Data items:
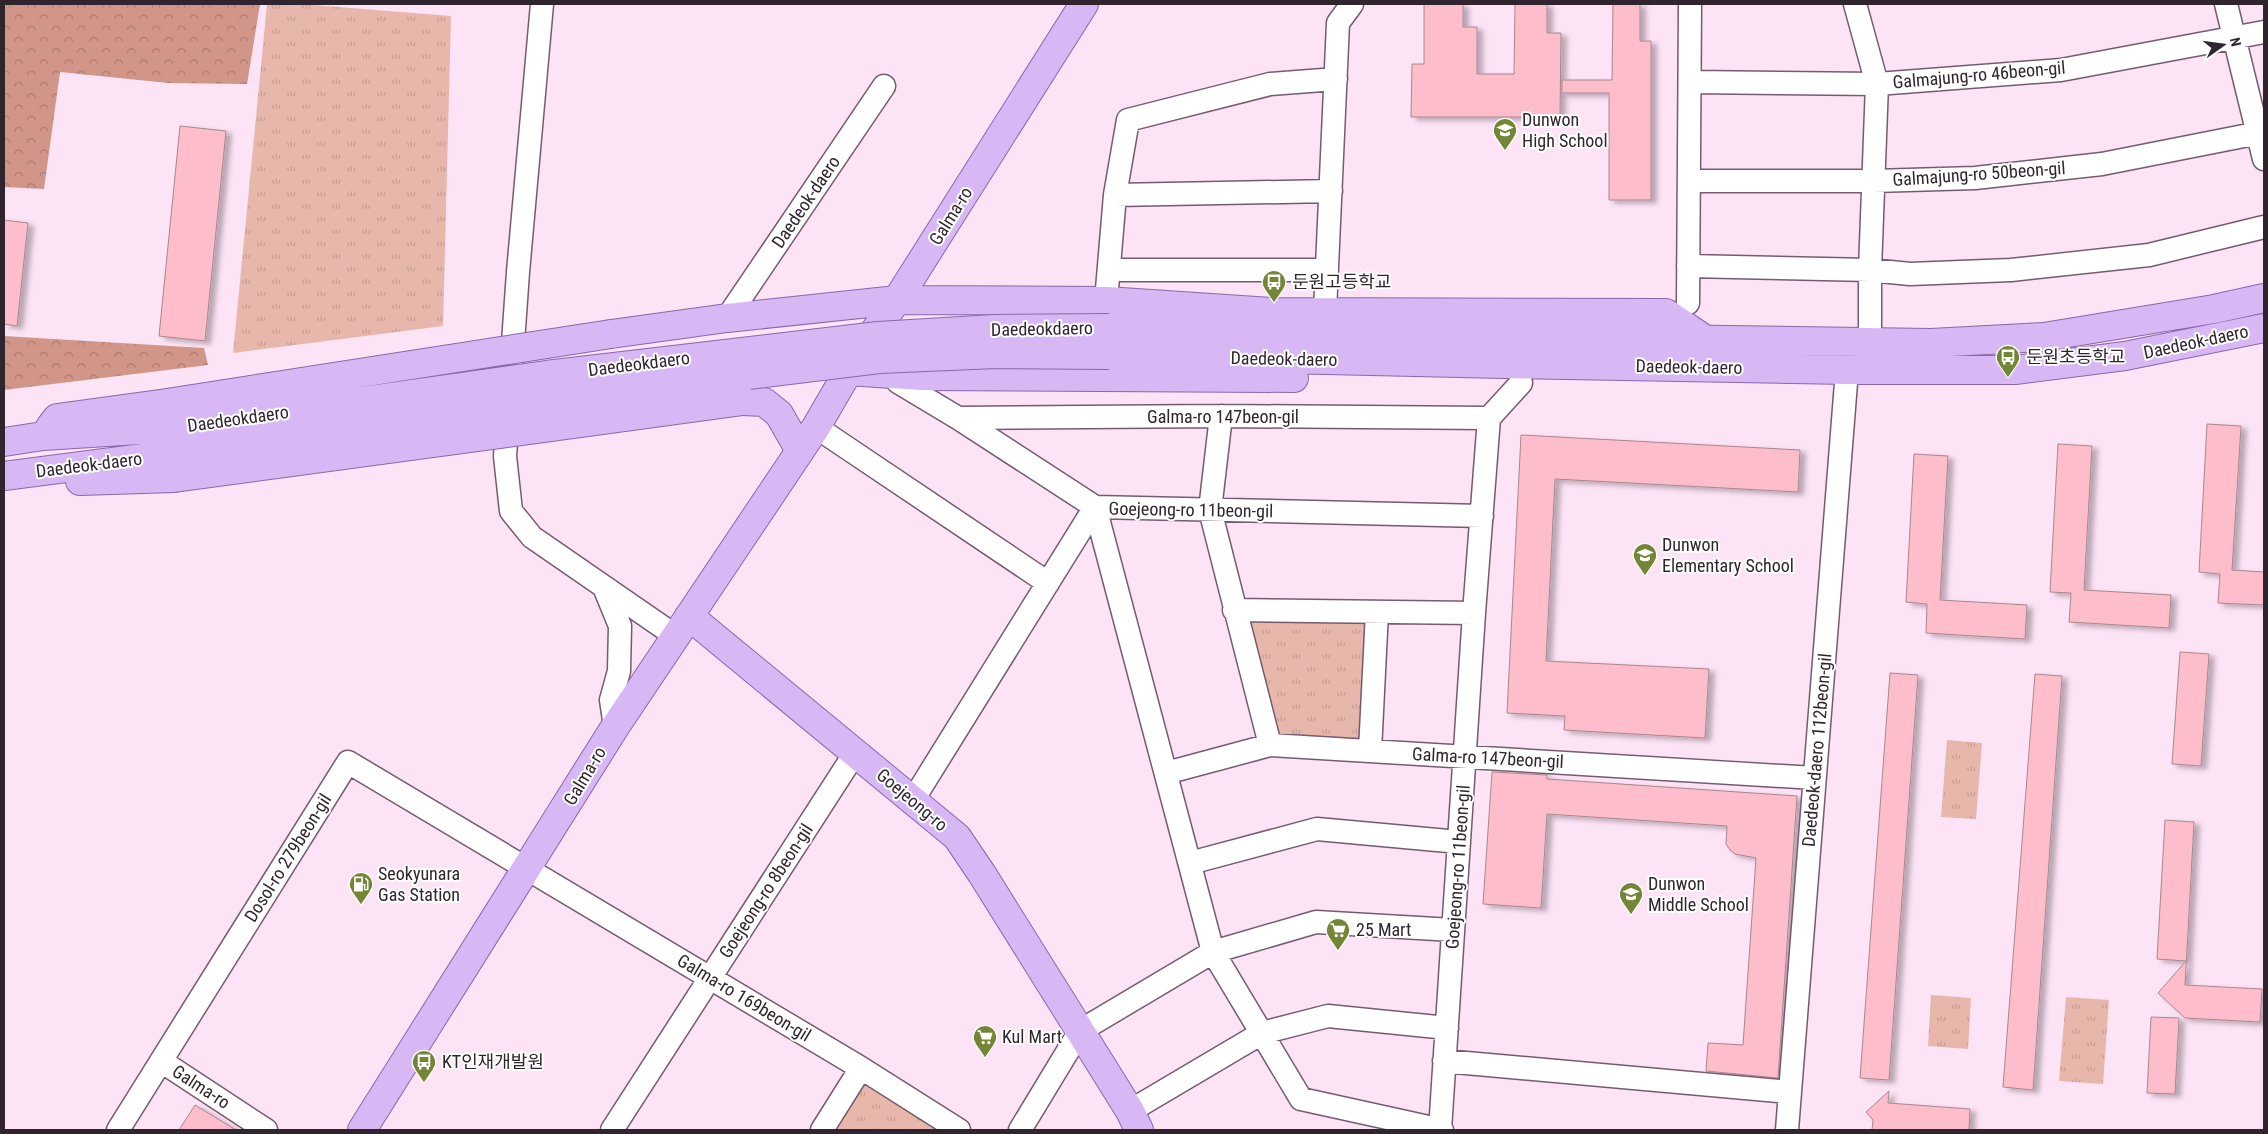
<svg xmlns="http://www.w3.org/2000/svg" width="2268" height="1134" viewBox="0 0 2268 1134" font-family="'Roboto Condensed','Noto Sans KR',sans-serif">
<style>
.grass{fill:url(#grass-tufts)}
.forest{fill:url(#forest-crowns)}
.building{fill:#fdbdcb;stroke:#aa868e;filter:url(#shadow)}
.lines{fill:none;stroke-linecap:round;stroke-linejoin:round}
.minor-casing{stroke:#755b6f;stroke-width:25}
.major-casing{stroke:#8b66ab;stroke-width:30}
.minor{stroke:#fff;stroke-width:22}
.major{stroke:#d7b8f5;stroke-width:28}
.major-bridge-casing{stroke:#8b66ab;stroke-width:30;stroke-linecap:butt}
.major-bridge{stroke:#d7b8f5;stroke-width:28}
.labels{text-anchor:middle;stroke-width:4;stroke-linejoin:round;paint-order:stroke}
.street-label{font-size:18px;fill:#30252e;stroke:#fff}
.poi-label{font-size:18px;fill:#30252e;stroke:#fff;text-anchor:start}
</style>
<defs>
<pattern id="grass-tufts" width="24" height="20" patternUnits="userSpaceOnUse" patternTransform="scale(1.25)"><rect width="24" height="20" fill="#e7b7ac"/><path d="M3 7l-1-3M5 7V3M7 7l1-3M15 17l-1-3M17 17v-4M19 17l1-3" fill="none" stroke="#c69d94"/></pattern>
<pattern id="forest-crowns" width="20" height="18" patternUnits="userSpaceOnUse" patternTransform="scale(1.25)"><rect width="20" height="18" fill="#d29688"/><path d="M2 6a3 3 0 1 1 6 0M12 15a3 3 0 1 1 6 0" fill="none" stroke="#ab7a70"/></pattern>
<filter id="shadow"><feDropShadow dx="5.5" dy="3" stdDeviation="2.5" flood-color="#0004"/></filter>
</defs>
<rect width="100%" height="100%" fill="#fce3f5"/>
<path class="grass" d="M267,4H301L451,16L443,326L233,353Z
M1249,615L1367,619L1363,742L1280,740Z
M1947,740L1982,743L1976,819L1941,817Z
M1931,995L1971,998L1968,1049L1928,1046Z
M2066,997L2109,1000L2103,1084L2059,1081Z
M863,1084L937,1130H834Z"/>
<path class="forest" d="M4,4H260L247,84L168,83L60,72L44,189L4,187Z
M4,336L204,348L208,365L4,390Z"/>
<path class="building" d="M1424,4H1463V27H1477V74H1514L1515,4H1547V33H1561L1560,117H1411L1412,64H1424Z
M1613,4H1640V41H1651V200H1609V93H1562V80H1612Z
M180,126L226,131L205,341L159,336Z
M4,220L28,223L17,326L4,324Z
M2207,424L2241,426L2232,570L2264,572V605L2218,603L2220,574L2199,572Z
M1521,435L1800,450L1798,492L1555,479L1546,661L1709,669L1705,738L1564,730L1565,716L1507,713Z
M2058,444L2092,446L2084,590L2171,595L2169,628L2069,622L2071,593L2050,592Z
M1914,454L1948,456L1940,600L2027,605L2025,639L1926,633L1927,604L1906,602Z
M2180,652L2209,654L2201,766L2172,764Z
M1890,673L1918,675L1889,1080L1860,1078Z
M2035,674L2062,676L2033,1090L2003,1087Z
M1492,772L1547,775V779L1797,796L1778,1078L1706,1071L1708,1043L1743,1045L1756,858L1735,854L1730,850L1726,844L1727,826L1547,814L1541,908L1483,904Z
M2165,820L2194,822L2185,985L2262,989L2260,1022L2185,1018L2158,993L2186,961L2157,959Z
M2151,1017L2179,1018L2175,1094L2147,1093Z
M1889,1091L1888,1103L1970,1109L1969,1130H1872L1873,1120L1866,1112Z
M195,1105L236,1130H179Z"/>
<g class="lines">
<g class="minor-casing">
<path id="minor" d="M542,4L518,272L505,456L511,511L532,537L674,635
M1855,4L1877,84L1870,270V342
M2226,4L2264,159
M1690,82L1877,84L2061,70L2264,32
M1690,181H1874L1975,178L2102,164L2264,132
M1115,195L1331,191
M1688,266L1870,270L1910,274L2011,270L2149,255L2264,227
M1109,270H1327
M1106,301L1115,195L1128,120L1270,84L1336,79
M1688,303L1690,4
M1325,311L1338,23L1352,4
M727,318L884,86
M898,382L958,418L1095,507L1213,952L1301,1099L1442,1130
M1221,416L1210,510L1270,745
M958,418L1221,416L1489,418
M816,427L1048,583
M604,587L620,626L619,671L611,700L615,727
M1234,610L1474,613
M1370,751L1377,612
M1166,773L1270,745L1814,778
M913,800L1095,507L1482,516
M1190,863L1317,829L1459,842
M161,1061L266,1130
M1444,1061L1790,1092
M1130,1111L1262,1033L1328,1016L1447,1028
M118,1130L348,762L861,1068L959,1130
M612,1130L855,753
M822,1130L861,1068
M1020,1130L1080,1031L1213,952L1316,922L1453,930
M1440,1130L1474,613L1489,418L1521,383
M1787,1130L1847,370"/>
</g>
<g class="major-casing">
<path id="major" d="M1109,328L1324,334L1931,343L2044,337L2214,309L2264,298
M611,334L727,318L897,300L1106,301L1272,312L1666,313L1706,340
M1109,355L1504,364L1847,370H2015L2125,356L2264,328
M848,371L922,376L1294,378
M743,401L764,402L779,414L799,449
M50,427L57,418L167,403
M4,442L43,436L171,428
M4,476L174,454
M80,481L174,478
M689,616L957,837L982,874L1130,1111L1139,1130
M362,1130L615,727L816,427L859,353L897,300L1084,4"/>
</g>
<use href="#minor" class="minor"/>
<use href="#major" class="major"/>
<g class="major-bridge-casing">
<path id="major-bridge" d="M167,403L611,334
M171,428L546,375L878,336L994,329L1109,328
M174,454L553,399L879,359L997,354L1109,355
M174,478L743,401"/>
</g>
<use href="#major-bridge" class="major-bridge"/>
</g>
<defs>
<g id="school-pin" transform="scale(1.25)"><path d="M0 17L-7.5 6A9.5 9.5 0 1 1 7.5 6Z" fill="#738636" stroke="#fff"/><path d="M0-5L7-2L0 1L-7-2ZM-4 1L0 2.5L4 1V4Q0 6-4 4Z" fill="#fff"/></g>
<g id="bus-pin" transform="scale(1.25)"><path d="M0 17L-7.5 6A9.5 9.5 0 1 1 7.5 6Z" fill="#738636" stroke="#fff"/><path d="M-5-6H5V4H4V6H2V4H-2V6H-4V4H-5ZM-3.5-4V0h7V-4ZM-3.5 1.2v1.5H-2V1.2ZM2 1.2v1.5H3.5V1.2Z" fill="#fff"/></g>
<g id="fuel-pin" transform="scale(1.25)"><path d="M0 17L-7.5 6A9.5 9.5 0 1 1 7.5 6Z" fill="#738636" stroke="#fff"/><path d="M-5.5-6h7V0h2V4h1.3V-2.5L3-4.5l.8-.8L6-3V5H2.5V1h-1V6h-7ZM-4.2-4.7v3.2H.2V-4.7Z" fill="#fff"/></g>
<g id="supermarket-pin" transform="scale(1.25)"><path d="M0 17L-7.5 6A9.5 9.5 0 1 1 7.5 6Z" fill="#738636" stroke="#fff"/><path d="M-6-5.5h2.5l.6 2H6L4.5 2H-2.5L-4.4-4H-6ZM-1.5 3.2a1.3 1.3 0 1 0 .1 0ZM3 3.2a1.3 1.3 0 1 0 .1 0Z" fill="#fff"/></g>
</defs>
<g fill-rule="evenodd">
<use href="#school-pin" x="1505" y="130"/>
<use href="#bus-pin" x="1274" y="282"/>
<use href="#bus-pin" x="2008" y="357"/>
<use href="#school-pin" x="1645" y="555"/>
<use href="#fuel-pin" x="361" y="884"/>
<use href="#school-pin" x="1631" y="894"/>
<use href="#supermarket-pin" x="1338" y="930"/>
<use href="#supermarket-pin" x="985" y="1037"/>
<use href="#bus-pin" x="424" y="1062"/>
</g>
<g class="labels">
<g class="street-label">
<text transform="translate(1979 75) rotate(-5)" y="6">Galmajung-ro 46beon-gil</text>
<text transform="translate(1979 174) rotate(-4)" y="6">Galmajung-ro 50beon-gil</text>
<text transform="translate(806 202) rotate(-56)" y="6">Daedeok-daero</text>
<text transform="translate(951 216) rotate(-58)" y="6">Galma-ro</text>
<text transform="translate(1042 329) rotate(-1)" y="6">Daedeokdaero</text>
<text transform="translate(2196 342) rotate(-12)" y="6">Daedeok-daero</text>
<text transform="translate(1284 359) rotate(1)" y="6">Daedeok-daero</text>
<text transform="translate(639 364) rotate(-7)" y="6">Daedeokdaero</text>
<text transform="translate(1689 367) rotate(1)" y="6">Daedeok-daero</text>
<text x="1223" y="423">Galma-ro 147beon-gil</text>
<text transform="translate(238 419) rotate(-8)" y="6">Daedeokdaero</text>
<text transform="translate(89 465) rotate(-7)" y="6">Daedeok-daero</text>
<text transform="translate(1191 510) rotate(1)" y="6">Goejeong-ro 11beon-gil</text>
<text transform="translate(1817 750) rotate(-85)" y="6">Daedeok-daero 112beon-gil</text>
<text transform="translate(1488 758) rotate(3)" y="6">Galma-ro 147beon-gil</text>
<text transform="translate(585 776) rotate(-59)" y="6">Galma-ro</text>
<text transform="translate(912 800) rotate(40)" y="6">Goejeong-ro</text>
<text transform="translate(288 858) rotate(-58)" y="6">Dosol-ro 279beon-gil</text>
<text transform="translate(1458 867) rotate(-86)" y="6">Goejeong-ro 11beon-gil</text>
<text transform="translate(766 891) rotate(-57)" y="6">Goejeong-ro 8beon-gil</text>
<text transform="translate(744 998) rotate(31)" y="6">Galma-ro 169beon-gil</text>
<text transform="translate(201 1087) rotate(33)" y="6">Galma-ro</text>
</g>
<g class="poi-label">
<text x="1522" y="126">Dunwon<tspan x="1522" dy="21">High School</tspan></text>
<text x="1292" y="288">둔원고등학교</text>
<text x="2026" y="363">둔원초등학교</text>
<text x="1662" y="551">Dunwon<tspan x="1662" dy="21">Elementary School</tspan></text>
<text x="378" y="880">Seokyunara<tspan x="378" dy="21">Gas Station</tspan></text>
<text x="1648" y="890">Dunwon<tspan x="1648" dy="21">Middle School</tspan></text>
<text x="1356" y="936">25 Mart</text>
<text x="1002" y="1043">Kul Mart</text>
<text x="442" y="1068">KT인재개발원</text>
</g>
</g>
<rect width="2268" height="1134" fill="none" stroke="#30252e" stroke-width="10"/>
<g transform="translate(2223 45) rotate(76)" stroke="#ffffff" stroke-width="4" paint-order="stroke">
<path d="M0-4L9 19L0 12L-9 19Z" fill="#30252e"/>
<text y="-8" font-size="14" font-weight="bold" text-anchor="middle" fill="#30252e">N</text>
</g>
</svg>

What to do: Read through the entries and copy each line in which "lines" appears.

The answer:
.lines{fill:none;stroke-linecap:round;stroke-linejoin:round}
<g class="lines">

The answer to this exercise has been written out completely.